I noticed when I bought the house that the floor wasn’t entirely level, and now this sloping has actually worked to my advantage. I had a drain put in on the side toward which the floor slopes slightly, and now I can just turn the hose on to clean the floor whenever I need to do it.
I’m starting my plants in rockwool cubes, then when the seedlings get big enough, I put them in rockwool slabs. I was advised to use a slightly thicker slab, ten or twelve centimetres, rather than a thin one, since it absorbs more nutrients and gives more support to my flowers.
These rockwool slabs are placed in large plastic trays and each plant is fed individually by a dripper that is connected to a reservoir of hydroponic nutrient solution. As you know, I use Advanced Nutrients products to feed my flowers, since they have plant scientists on staff who test each of them and offer a money back guarantee of their performance.
The experts at Advanced Nutrients have convinced me to switch to Grow, Micro, and Bloom, a three-part hydroponic fertilizer that is second to none. This is only the basic part of the diet I feed my carnations. I also use B-52, a dynamite Vitamin-B formula that helps to reduce stress and SensiZym, a product that is chock full of growth enhancing enzymes that help produce magnificent flowers.
I use a low-pressure drip system that recycles the nutrients solution back into the reservoir. It involves a bit of work, since I have to make sure that the drippers don’t get clogged up and I have to flush my rockwool slabs with pH balanced water once every two weeks, in order to get rid of accumulated salts.
The system itself has a whole array of tubes, pipes and fittings. Adding to this are the water pipes under the rockwool slabs, which run hot water in the winter and cool water in the summer, to keep the temperature of the feeding solution exactly at the right level.
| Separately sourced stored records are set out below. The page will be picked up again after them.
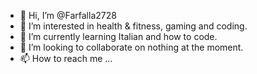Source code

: - 👋 Hi, I’m @Farfalla2728
- 👀 I’m interested in health & fitness, gaming and coding.
- 🌱 I’m currently learning Italian and how to code.
- 💞️ I’m looking to collaborate on nothing at the moment.
- 📫 How to reach me ...

<!---
Farfalla2728/Farfalla2728 is a ✨ special ✨ repository because its `README.md` (this file) appears on your GitHub profile.
You can click the Preview link to take a look at your changes.
--->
The optimum temperature for growing disbuds (carnations whose side buds have been removed to help the main bud grow bigger) is 15º to 18º C (59º to 65º F). Flowering is initiated by mild temperatures and the length of “daylight,” which in my case is provided by six 600W High Pressure Sodium lights, with conversion bulbs to provide light in the blue spectrum. Once flowering starts, I switch to regular HPS bulbs which provide light in the red end of the spectrum.
In addition to root enhancement additives, such as Piranha, Tarantula, and Voodoo Juice, which colonize the root systems with beneficial fungi, bacteria, and microbes—I also plan to use Vita Boost Pro, an extremely helpful multi-vitamin formula to ensure plant health, and Bloom Booster Pro, which guarantees award-winning, huge flowers and is a bloom enhancer with superior ingredients.
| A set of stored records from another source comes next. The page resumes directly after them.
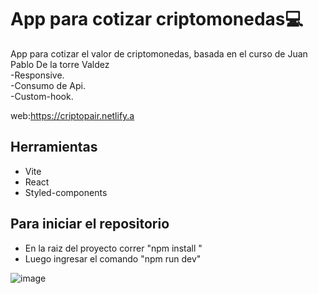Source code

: # App para cotizar criptomonedas:computer:

App  para cotizar el valor de criptomonedas, basada en el curso de Juan Pablo De la torre Valdez<br/>
-Responsive.<br/>
-Consumo de Api.<br/>
-Custom-hook.

web:https://criptopair.netlify.a


## Herramientas
- Vite<br/>
- React<br/>
- Styled-components

## Para iniciar el repositorio

- En la raiz del proyecto correr "npm install " 
- Luego ingresar el comando  "npm run dev"

![image](https://user-images.githubusercontent.com/75167956/173209229-150c1cc0-896b-4cdd-9714-36ca66037d3b.png)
And if I really feel adventurous, I'll invest in a container of Hammerhead PK 9/18, which is a new Advanced Nutrients product based on the scientifically proven principle that at the last stage of flowering, plants need twice the strength of Potassium, as Phosphorus, and that their Nitrogen needs have already been met by the base nutrients being administered through my Drip Irrigation System.